When we arrived at Hotel Oasis, the serving staff was outside and waved us in. I’m just in awe at their hospitality. We began with the study abroad orientation and expectations, then had a delicious dinner. After eating with great conversations, the lights went out and everyone thought there was a power outage. To my surprise, the staff came out singing happy birthday and presented me with a delicious carrot cake. This made my night, and further confirmed their hospitality was some of the best I’ve encountered in my life.


“Los Problemas” – El Salvador Day 0/15

I’m an American. I’m a young adult. I like video games, drawing, writing, and research. Then there are El Salvadorians, who have vastly different values and priorities than myself. El Salvador (which mean “The Savior”) is a beautiful country which lives up to its namesake. Rich in Myan and Aztec culture due to their close proximity, El Salvador is a country were it initially was able to embrace its culture without outside influences; this means traditions, customs and languages were rich between the Pipils, the earliest known group that would soon become modern-day El Salvadorians. However, with the rest of the world industrializing and expanding, this culture would soon change in many ways. 1524 brought about the first wave of intrusion by the Spanish, and since then there has been constant clashes regarding El Salvador ownership and identity.

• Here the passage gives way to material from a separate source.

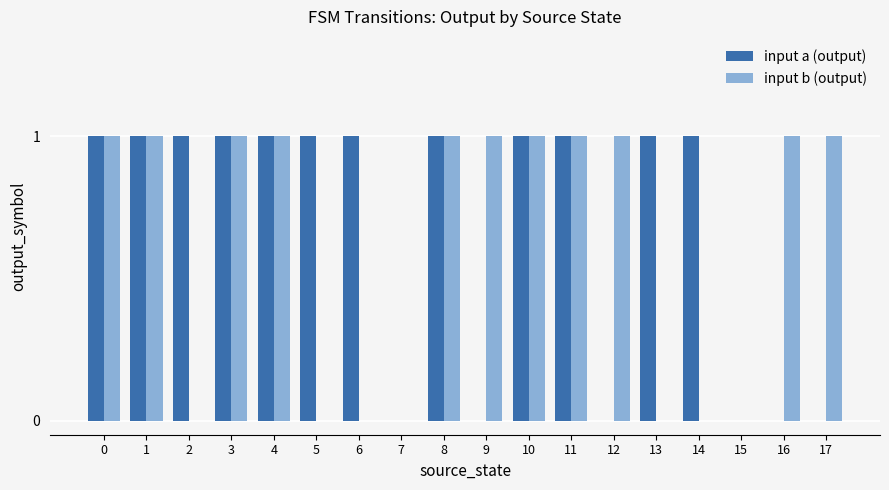

How many distinct data groups are displayed?

2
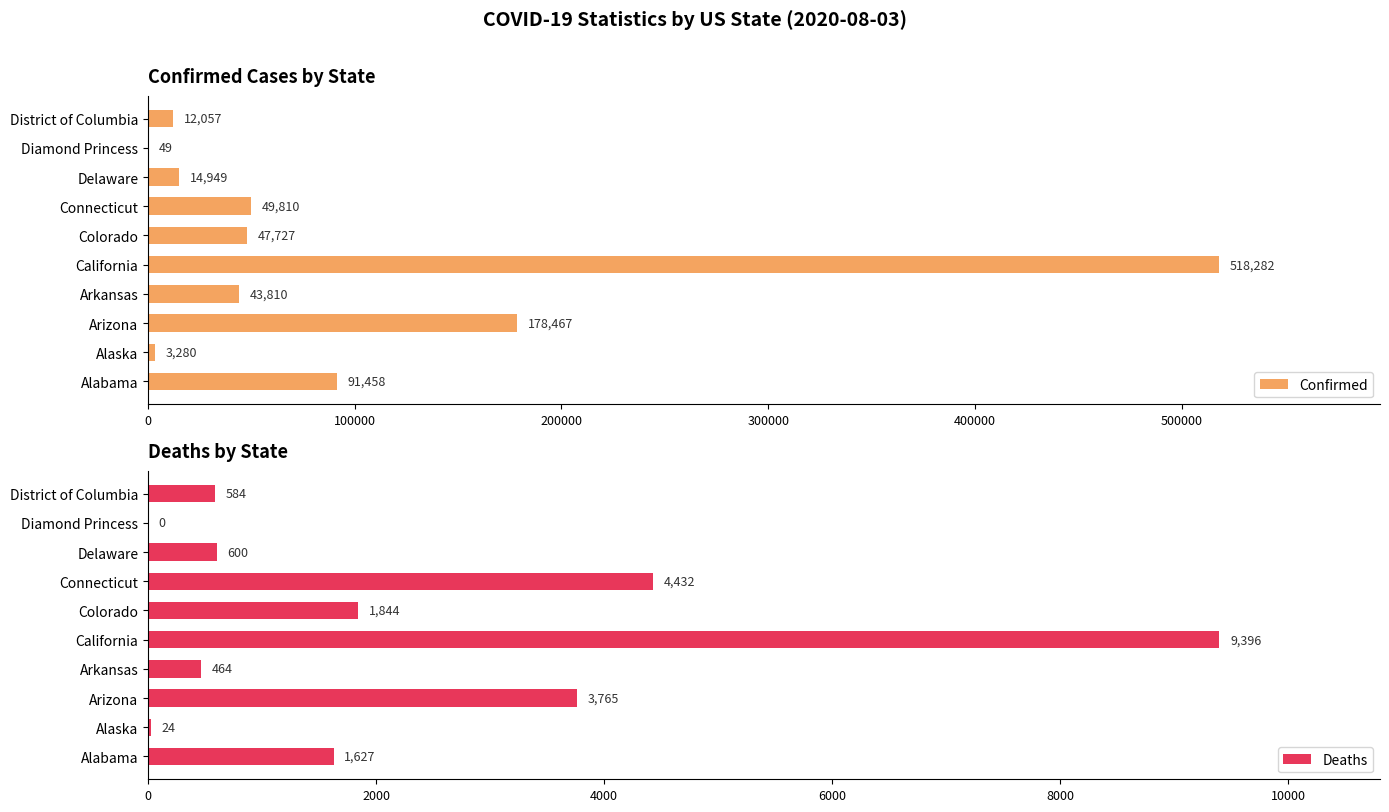

How many data points in Deaths are above 1627?

4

Today, El Salvador is classified as a two-thirds world country, and issues such as inequality in work, political corruption, human trafficking, and gang scuffles flood this beautiful area, just to name a few. For myself, this study abroad experience will be a balance between noting the positives of this rich culture with lavish landscapes while simultaneously accepting the negative foundation of current events and historical acts that contributed to its current state. I was told that as an American, many natives will want to take a photo with me, request specific items unobtainable there, and inquire about my views on politics. While here, I can treat this experience in two different ways: I can be passive. I can simply listen to the speakers during sessions and take notes, take photos while touring the country, and buy as many survivors as I can afford. I can also be active. I can do the before-mentioned actions while also inquiring the “whys” and “hows”. I can use my research skills to do strategic planning for organizations with limited resources. I’m no solider fighting for either country. I’m not a millionaire able to contribute greatly, nor do have access to staffing resources to address major issues. However, I do have drive, and even though I cannot positively impact the country, a city, or an organization, I’ll make all efforts to positively impact that one, single, individual or issue. Also, this experience isn’t necessarily about “me”. I’m a guest of this county and to achieve  solidarity this must be remembered. I may not be “The Savior“, but I will be active in the work I do here.